### Aim
Could you continue the stuffed dates recipe below, picking up right after its last sentence?

These 4-ingredient stuffed dates are a delicious, more-ish healthy vegan snack with home-made almond butter and dark chocolate!
Vegan, gluten-free, paleo, naturally-sweet… you name it. These 4-ingredient stuffed dates are super delicious while remaining a healthy vegan snack! Plus using home-made almond butter takes these snacks to the next level!
Not to mention that the majority of the ingredients needed are probably already in your kitchen! The only issue is that they’re SO delicious that you might want to eat them all in one sitting! They never last very long in my apartment! However, they are also great for curbing unhealthy cravings.
The sweet and indulgent Medjool dates mixed with creamy home-made almond butter, bitter dark chocolate, and the sprinkle of salt make for a treat that satisfies every craving! However, feel free to mix up what type of dates you use. While Medjool dates are super decadent, cheaper varieties can be super delicious too and just as addictive.
Plus, if you’re looking for an even easier way to prepare these for ‘lazy days’ then feel free to forego the chocolate dipping step and simply place a small chunk of dark chocolate into each stuffed date alongside the almond butter and voila!
So Why make your own Almond butter?
Honestly, I know it might seem like it’s not worth the effort to make your own almond butter if you haven’t done previously BUT this recipe is literally TWO ingredients – Almonds & a sprinkle of sea salt. So you know exactly what is inside the almond butter and don’t have to worry about additional oils, preservatives, etc in store-bought versions.
Plus the process is super simple: Roast the almonds for around 10 minutes and then blend, blend, blend! Roasting helps release the natural oils from within the nuts so that it’s not necessary to add any other oils.
Plus, You can buy a bulk bag of almonds from a Mediterranean store or food market to reduce the cost and keep the recipe in an airtight container in the fridge for a couple of weeks.
4-Ingredient Stuffed Dates Recipe
The Ingredients
- Medjool dates
- almonds
- dark unsweetened chocolate
- salt
- Edible flowers (optional)
The steps
You can skip this step if you don’t have almond butter. To make almond butter, first, start by roasting the almonds in the oven at 165°C for 10 mins.
Once roasted, add the almonds immediately to a high-speed food processor/blender, add a pinch of salt and then blend until desired consistency. The longer you blend, the runnier the home-made almond butter will be.

### Provided data
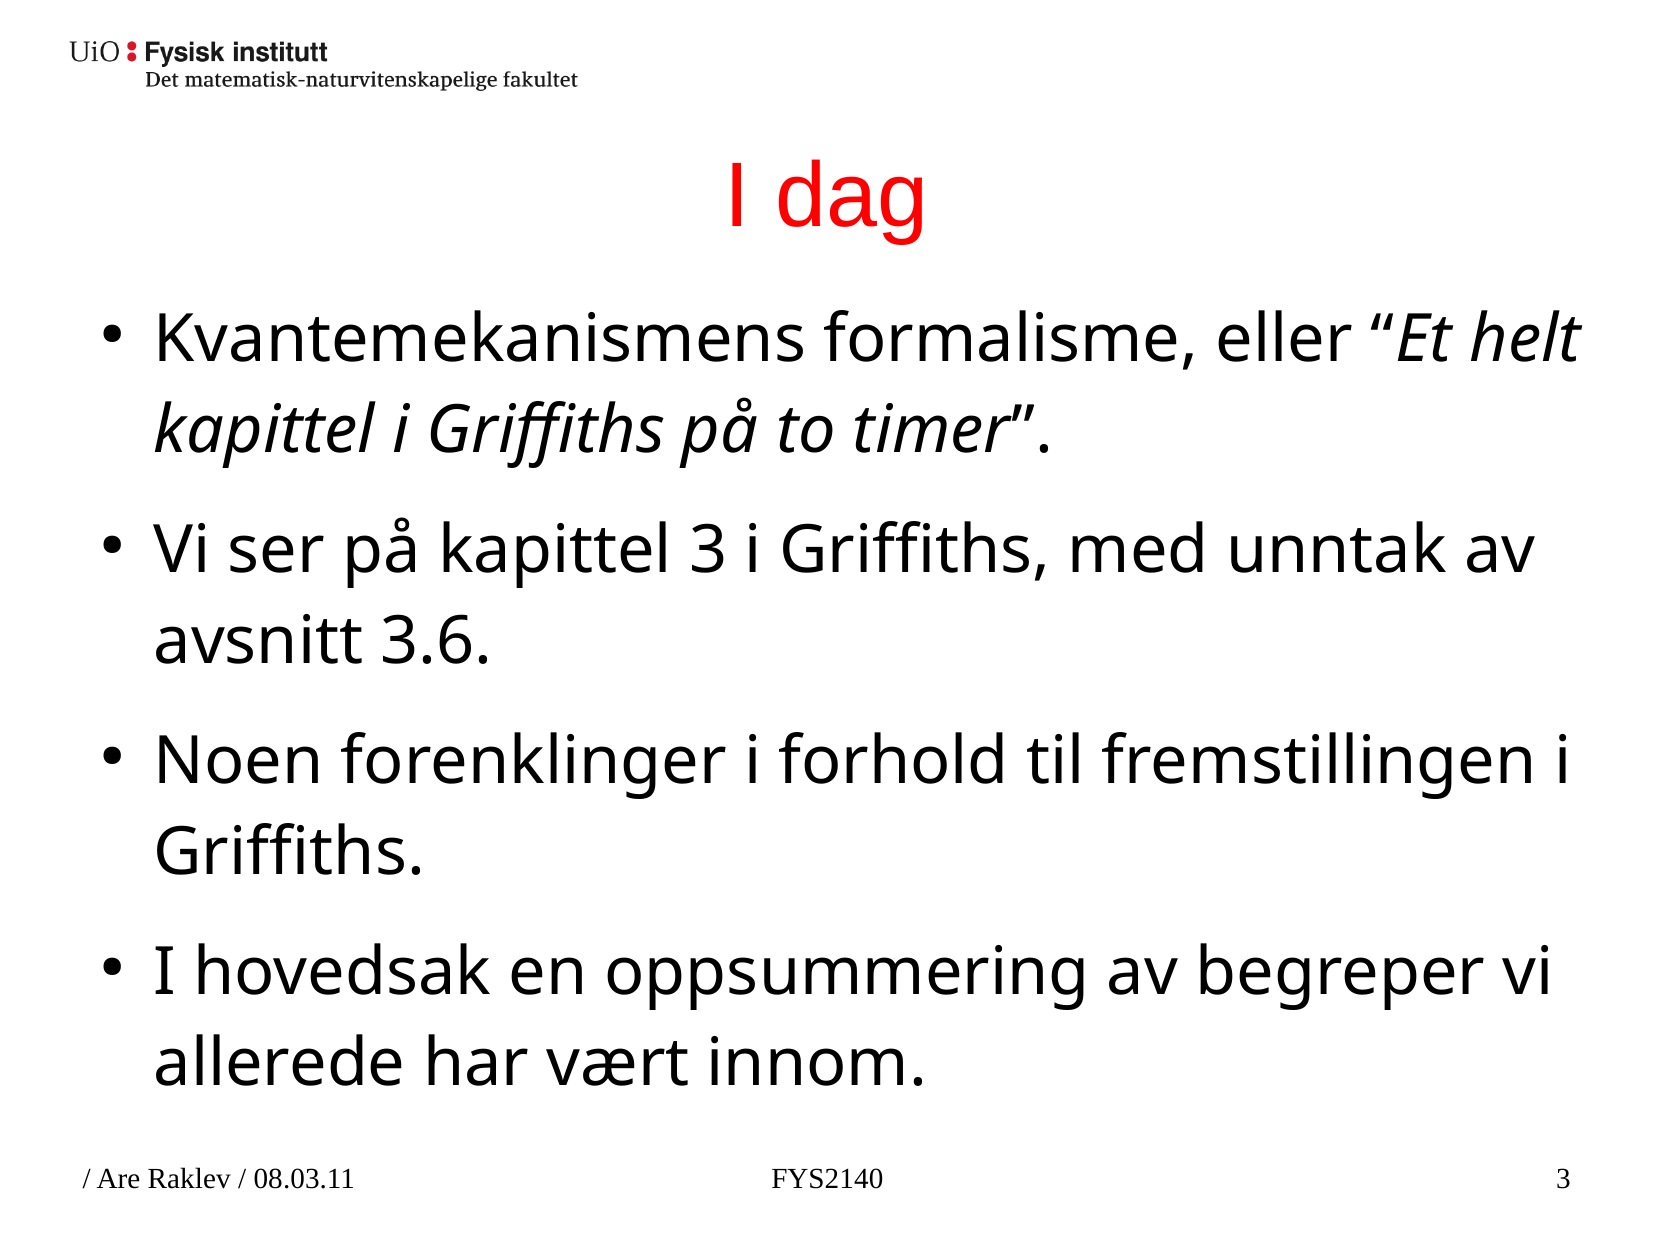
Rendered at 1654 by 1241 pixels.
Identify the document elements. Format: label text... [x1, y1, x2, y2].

### Answer to the exercise
Give your blender/food processor a bit of rest if it’s heating up. Some processors might take up to 10 minutes to blend to a buttery consistency so don’t give up and keep on blending.
Note: Almond butter can be stored in an airtight container in the fridge for a couple of weeks.
De-seed the dates by carefully opening then in two, like a book. Don’t cut them completely in two.
Melt the chocolate. Best to use dark (~80%), unsweetened chocolate. It doesn’t need to be sweet as the dates are the sweet element. Melt the chocolate in a double-boiler, alternatively, you could also melt it in the microwave in 10-second increments.
You are ready to assemble the chocolate dates.
First, spoon some almond butter inside each date and then close them again. I like to try stuff as much as possible but probably use 1/2 teaspoon per date
Dip each date into the chocolate. I pierced them with a wooden skewer to help me dip them.Â
Put them on a cooling rack or other mesh trays, to allow for any extra chocolate to drip.
Decorate with edible flowers and sprinkle with salt. Enjoy!
If you have any questions, feel free to ask them in the comments. I’d also really appreciate a recipe rating and any feedback, and feel free to tag me in your recreations on Instagram @Alphafoodie.
4-Ingredient Stuffed Dates: with homemade almond butter & Chocolate
Ingredients
- 12 dates Medjool
- 6 teaspoon almond butter* see notes
- 2 oz chocolate dark unsweetened
- Pink himalayan salt or any salt
- Edible flowers optional
Instructions
- If you don't have almond butter, start by roasting the almonds (200 grams) in the oven at 165°C for 10 mins.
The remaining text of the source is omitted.